This post was originally published on the United Nations Environmental Programme’s WED (World Environment Day) Voices page. “World Environment Day is an annual event that is aimed at being the biggest and most widely celebrated global day for positive environmental action,” held on June 5. In 2010, Tuesday Phillips won their first-annual national blogging competition and travelled with the UN to Rwanda to cover WED events.
Whether you live off the grid in an obscure part of the country or in a densely populated city, like I do, lines can become blurred when attempting to visualize a mental sketch of what the green economy could, should and would look like. For me, living in Los Angeles (otherwise known as the most ozone-polluted city in the U.S.), these lines are not only blurred, they are sometimes connected by very fine traces, if not entirely invisible.
Admittedly, I have allowed this realization to wash over me with a cool rush of defeatism more than a few times, leaving me feeling helpless within the urban setting I currently call home.

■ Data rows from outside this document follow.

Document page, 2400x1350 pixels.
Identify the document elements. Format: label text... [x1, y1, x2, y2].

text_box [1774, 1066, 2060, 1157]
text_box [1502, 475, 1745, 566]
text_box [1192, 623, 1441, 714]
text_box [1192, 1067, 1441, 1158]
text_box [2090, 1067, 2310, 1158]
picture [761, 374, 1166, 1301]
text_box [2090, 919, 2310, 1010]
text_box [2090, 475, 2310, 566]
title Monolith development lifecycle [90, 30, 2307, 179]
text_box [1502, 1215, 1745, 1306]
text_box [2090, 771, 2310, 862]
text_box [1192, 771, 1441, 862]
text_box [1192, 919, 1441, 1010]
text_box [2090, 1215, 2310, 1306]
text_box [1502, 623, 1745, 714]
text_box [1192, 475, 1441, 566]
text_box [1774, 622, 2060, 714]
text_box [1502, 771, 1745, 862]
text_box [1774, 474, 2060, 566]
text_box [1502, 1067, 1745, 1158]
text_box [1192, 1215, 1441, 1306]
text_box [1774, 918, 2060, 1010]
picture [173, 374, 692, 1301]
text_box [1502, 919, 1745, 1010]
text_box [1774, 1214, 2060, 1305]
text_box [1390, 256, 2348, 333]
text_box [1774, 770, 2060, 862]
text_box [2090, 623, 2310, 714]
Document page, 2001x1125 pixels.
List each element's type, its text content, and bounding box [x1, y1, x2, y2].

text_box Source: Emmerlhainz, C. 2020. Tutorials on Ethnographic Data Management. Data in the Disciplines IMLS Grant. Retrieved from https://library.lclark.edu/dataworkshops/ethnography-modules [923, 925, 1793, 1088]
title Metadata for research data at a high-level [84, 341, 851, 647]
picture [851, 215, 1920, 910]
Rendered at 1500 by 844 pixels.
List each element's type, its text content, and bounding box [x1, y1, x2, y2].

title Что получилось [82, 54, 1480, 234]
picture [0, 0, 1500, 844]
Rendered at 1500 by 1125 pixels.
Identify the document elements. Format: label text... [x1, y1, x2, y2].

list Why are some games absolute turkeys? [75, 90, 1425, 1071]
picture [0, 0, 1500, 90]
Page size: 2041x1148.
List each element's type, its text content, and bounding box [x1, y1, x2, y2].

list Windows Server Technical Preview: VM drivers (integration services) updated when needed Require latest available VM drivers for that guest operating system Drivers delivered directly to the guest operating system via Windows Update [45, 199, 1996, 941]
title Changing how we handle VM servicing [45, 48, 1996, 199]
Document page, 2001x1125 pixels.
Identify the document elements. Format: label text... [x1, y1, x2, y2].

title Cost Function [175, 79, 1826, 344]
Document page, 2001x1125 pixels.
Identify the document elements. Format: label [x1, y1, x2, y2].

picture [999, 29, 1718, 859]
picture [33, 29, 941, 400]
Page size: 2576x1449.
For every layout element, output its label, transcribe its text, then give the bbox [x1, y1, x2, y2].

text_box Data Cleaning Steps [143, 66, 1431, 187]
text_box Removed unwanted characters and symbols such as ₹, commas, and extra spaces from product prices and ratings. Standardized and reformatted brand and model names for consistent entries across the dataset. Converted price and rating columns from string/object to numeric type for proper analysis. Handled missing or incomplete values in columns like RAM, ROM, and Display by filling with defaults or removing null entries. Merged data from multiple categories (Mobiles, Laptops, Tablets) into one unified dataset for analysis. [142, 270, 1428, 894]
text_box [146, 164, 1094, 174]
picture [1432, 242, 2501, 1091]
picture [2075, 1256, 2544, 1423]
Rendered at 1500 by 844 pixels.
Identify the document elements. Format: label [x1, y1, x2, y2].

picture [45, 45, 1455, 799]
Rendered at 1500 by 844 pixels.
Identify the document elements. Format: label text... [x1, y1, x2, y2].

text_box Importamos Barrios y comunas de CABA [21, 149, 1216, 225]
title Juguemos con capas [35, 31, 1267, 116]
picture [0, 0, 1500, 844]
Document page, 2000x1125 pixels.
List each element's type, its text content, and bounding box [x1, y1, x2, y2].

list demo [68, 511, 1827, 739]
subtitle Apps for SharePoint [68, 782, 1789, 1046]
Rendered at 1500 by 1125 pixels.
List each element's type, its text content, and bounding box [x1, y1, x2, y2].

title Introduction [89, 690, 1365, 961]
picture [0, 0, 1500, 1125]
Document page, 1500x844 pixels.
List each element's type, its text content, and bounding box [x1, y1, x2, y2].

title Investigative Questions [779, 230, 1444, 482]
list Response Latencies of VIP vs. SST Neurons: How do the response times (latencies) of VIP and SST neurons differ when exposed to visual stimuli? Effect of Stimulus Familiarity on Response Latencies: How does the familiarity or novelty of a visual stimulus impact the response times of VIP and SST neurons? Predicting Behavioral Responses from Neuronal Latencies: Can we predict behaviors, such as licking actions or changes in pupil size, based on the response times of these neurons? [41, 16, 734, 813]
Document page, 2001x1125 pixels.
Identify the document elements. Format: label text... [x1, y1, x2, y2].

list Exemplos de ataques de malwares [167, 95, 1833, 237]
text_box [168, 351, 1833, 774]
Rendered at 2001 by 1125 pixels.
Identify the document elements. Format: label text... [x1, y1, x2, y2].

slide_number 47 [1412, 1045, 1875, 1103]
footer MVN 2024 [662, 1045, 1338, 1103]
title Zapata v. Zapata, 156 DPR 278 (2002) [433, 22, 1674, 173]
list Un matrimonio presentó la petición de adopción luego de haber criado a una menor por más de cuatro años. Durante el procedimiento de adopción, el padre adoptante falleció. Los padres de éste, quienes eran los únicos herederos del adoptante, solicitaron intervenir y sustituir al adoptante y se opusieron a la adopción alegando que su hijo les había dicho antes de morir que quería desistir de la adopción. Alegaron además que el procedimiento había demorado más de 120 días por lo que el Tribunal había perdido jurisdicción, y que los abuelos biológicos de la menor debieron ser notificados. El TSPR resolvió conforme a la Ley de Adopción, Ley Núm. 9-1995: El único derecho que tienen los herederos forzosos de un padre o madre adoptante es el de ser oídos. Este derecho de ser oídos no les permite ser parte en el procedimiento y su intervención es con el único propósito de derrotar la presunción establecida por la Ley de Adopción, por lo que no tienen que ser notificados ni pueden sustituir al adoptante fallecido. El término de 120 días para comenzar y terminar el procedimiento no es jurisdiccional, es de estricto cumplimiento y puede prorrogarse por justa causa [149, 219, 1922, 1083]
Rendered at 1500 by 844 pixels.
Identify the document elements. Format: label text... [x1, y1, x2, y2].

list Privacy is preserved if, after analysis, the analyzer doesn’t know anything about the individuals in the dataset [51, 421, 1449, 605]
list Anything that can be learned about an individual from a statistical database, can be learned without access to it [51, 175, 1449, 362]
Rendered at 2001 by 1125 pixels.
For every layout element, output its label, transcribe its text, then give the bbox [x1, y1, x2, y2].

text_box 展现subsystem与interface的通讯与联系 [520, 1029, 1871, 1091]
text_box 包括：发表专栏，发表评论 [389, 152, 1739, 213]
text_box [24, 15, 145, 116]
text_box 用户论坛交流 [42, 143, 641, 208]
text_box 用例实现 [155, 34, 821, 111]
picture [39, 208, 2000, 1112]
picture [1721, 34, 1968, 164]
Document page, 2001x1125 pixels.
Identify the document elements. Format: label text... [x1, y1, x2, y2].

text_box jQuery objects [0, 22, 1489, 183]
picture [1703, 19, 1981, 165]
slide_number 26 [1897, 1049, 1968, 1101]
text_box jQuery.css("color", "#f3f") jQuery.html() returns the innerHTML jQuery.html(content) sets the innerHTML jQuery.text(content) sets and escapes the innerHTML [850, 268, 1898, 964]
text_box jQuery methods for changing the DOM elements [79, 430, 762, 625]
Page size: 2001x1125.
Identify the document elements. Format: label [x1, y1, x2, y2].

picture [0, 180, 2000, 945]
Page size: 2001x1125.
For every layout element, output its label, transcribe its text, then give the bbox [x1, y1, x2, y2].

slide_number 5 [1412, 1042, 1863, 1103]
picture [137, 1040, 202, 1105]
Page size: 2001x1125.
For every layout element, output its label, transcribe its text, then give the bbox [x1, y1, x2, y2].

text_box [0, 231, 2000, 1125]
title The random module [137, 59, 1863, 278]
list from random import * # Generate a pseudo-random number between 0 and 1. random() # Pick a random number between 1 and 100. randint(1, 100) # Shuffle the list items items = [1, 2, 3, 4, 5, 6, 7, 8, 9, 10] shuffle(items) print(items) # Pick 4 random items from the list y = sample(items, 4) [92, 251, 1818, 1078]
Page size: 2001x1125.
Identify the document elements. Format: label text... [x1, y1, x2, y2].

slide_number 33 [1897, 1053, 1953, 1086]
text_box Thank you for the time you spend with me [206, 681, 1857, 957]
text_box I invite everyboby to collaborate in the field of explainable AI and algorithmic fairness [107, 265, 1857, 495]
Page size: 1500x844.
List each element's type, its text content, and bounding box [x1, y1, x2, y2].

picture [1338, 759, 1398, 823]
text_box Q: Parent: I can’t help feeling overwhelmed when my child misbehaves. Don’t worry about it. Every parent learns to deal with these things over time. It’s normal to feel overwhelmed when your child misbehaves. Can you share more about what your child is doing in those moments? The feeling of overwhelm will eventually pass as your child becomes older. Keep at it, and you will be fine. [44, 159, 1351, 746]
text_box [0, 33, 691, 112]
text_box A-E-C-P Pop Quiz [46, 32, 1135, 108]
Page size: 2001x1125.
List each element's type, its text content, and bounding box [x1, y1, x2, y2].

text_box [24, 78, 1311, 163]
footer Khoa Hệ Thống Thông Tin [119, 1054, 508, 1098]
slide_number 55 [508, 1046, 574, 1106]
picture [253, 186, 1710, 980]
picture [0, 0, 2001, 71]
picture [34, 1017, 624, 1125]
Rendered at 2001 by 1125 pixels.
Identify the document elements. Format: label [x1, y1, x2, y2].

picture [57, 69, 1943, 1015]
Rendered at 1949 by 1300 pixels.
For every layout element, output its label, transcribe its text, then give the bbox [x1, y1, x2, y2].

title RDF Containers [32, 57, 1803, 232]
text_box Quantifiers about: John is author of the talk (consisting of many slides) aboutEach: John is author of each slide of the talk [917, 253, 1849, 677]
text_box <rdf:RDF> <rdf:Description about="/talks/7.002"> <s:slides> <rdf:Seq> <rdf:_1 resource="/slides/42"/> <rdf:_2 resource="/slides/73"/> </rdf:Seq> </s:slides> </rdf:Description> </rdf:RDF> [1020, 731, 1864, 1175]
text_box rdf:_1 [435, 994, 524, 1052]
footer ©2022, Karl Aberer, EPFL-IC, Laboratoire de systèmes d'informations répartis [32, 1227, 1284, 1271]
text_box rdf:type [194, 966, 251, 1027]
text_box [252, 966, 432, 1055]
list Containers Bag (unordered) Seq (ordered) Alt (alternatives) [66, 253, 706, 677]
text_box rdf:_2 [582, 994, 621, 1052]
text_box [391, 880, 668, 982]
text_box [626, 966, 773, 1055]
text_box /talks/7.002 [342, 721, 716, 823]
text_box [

However, over time I have been able to alter my aforementioned emotional aversion to city living just enough to see my surroundings as more than just a challenge in sustainable living and look at them as an opportunity for grassroots community growth.
As it stands, there are more people living in urban environments vs. those living in rural parts of the world, with percentages said to increase to up to 80% of the entire population by 2050. Not only are these facts staggering, they are the wake up call we need to begin implementing more innovative economical changes for the urban environment, now, before it is too late. Though most major environmental issues and concerns will take unyielding effort before real change can take place, some are very simple and can be implemented at will. Consider these, for instance:
Build More than A Home: It has never been a better time than now to throw out the old notion that home is where you simply eat and sleep. Home can be where you find ways to utilize the space you have in a way that has the least impact on your community and, ultimately, the planet. Even the tiniest of balconies can be converted into an edible garden and compost bins come in a multitude of sizes, ranging from full-size to, yes even apartment-size. You can also find ways to lower your environmental impact and reliance on external grocers by making things you already eat/drink like learning how to ferment your own kombucha, brewing your own beer, pickling your favorite food, baking your own bread, the list goes on.
Look Beyond Your Backyard: Once you’ve utilized all the space and brainpower you have by trying to create your own personal ecological oasis, that works for you, consider reaching out to your local community to provide support. A great place to start is by shopping at your local farmer’s market. If this is not available to you, consider a community garden, CSA or a food co-op in your area. And since we’re talking about solutions for a green economy, look not just into supporting sustainable businesses in your neighborhood, but transferring your money to a credit union, run by and for the community vs. baking with a for-profit institution.
Get Creative: This can mean lots of things. But the main message is simply, “think differently.” Organize a clothing swap to get rid of clothes that no longer fit, fix things you use on a regular basis before replacing them, make plans in places that are easy to walk or bike to, start a car share with friends, again- the list goes on.
The truth is, if we continue to run global economies as we have in the past, we will find ourselves facing even more environmental deterioration than we do today. We need sustainable solutions. And I believe that these solutions start at home, flourish in our communities, and have the potential to inspire beyond.
There is an ancient Native American proverb that warns, “Only when the last tree has died and the last river been poisoned and the last fish been caught will we realize we cannot eat money.” By putting our money where our lives are and enriching our communities through investing in local businesses and people, only then can we turn that mental sketch of the green economy into a beautiful, clear picture.